▶ **Brief**
Lines with the string "machine" in the data below: report how many there are, and write nothing but the number.

[Data items]
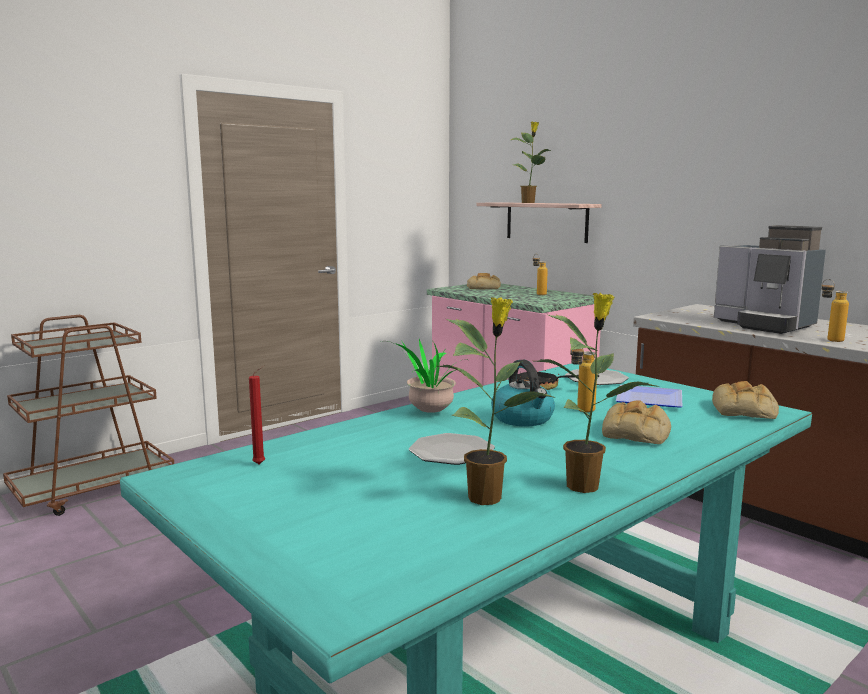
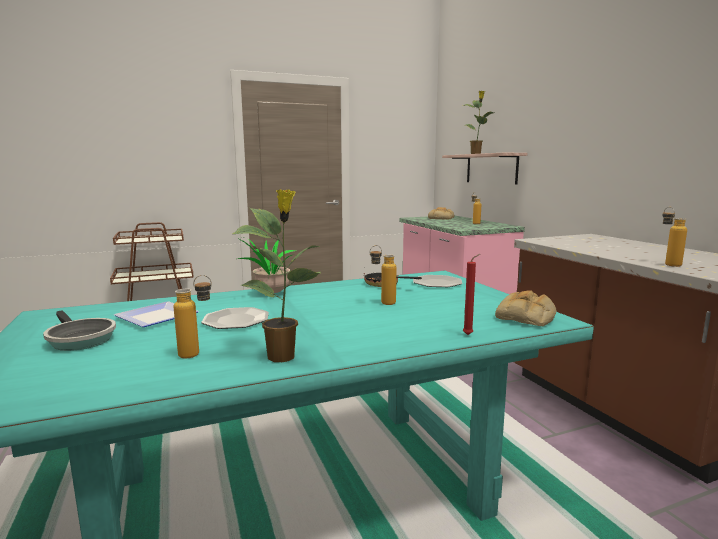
camera: 20 degrees right, 0 degrees up
red candle [249,366,265,464] -> red candle moved to [463,254,480,335]
potted plant [438,297,553,505] -> bottle [174,275,212,358]
kettle [491,360,555,426] -> none
bread [602,401,671,444] -> none
plate [616,385,683,408] -> plate moved to [114,301,199,327]
coffee machine [714,225,826,334] -> none
none -> frying pan [43,311,116,351]

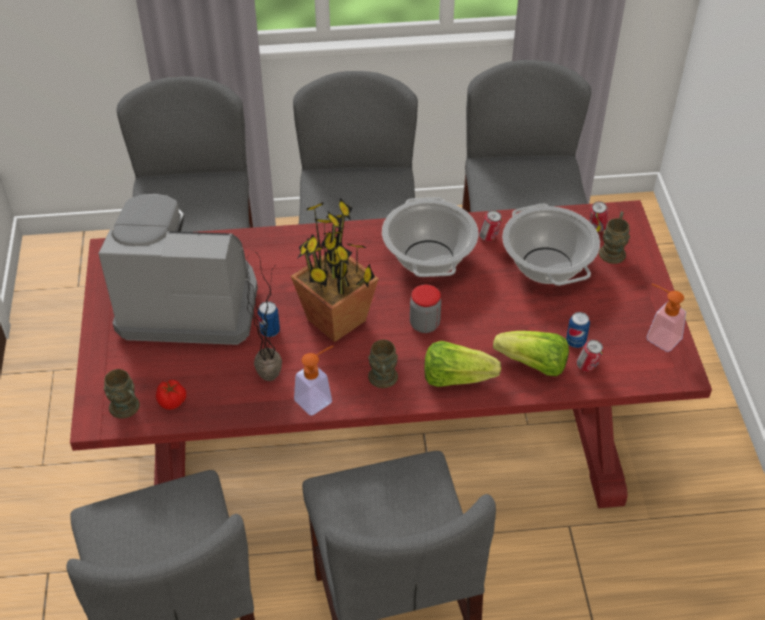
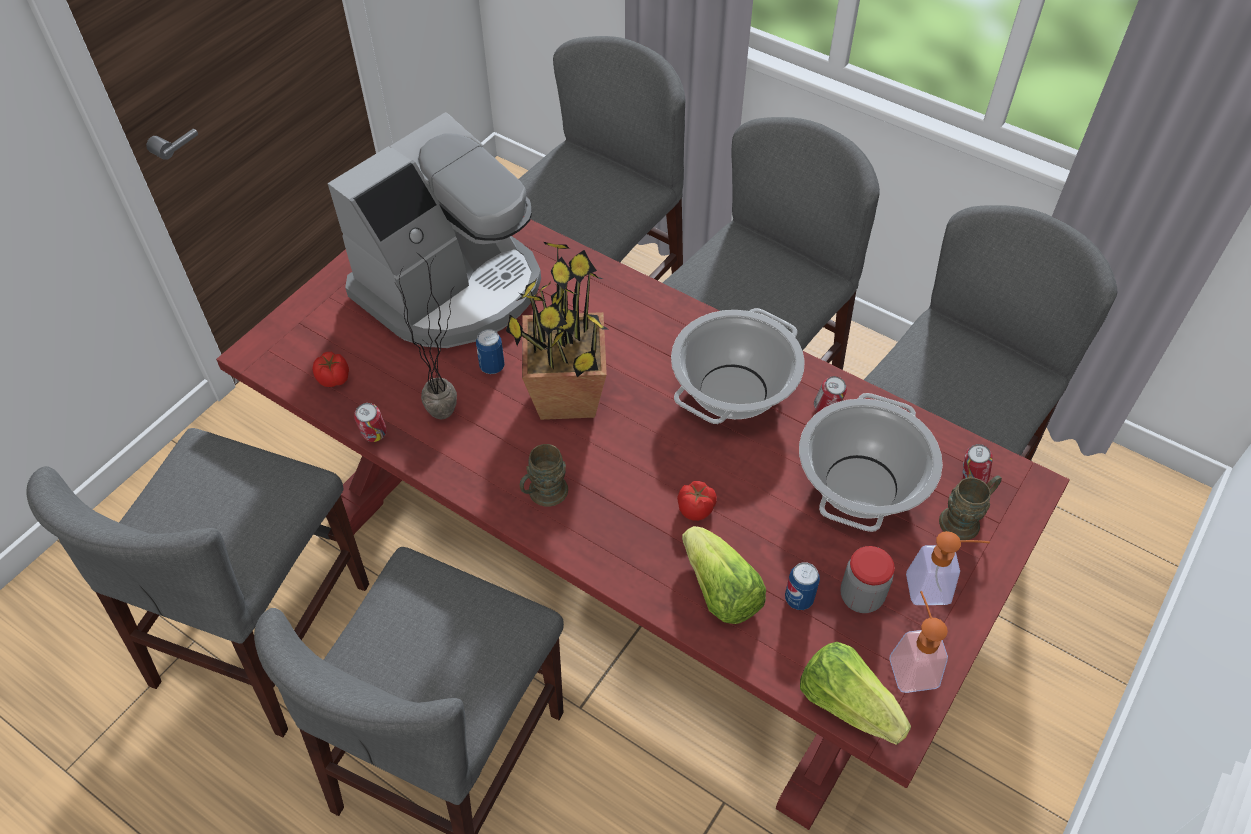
camera: 40 degrees right, 5 degrees up
coffee machine [98,194,258,345] -> coffee machine turned 90 degrees clockwise [328,112,541,348]
brown mug [104,369,140,419] -> none
soap dispenser [294,346,333,416] -> soap dispenser moved to [906,531,990,605]
jar [410,285,441,333] -> jar moved to [840,546,895,613]
lettuce [424,341,501,387] -> lettuce moved to [800,642,911,745]
can [576,339,603,372] -> can moved to [354,403,386,442]
none -> tomato [677,481,717,521]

▶ **Exercise response**
2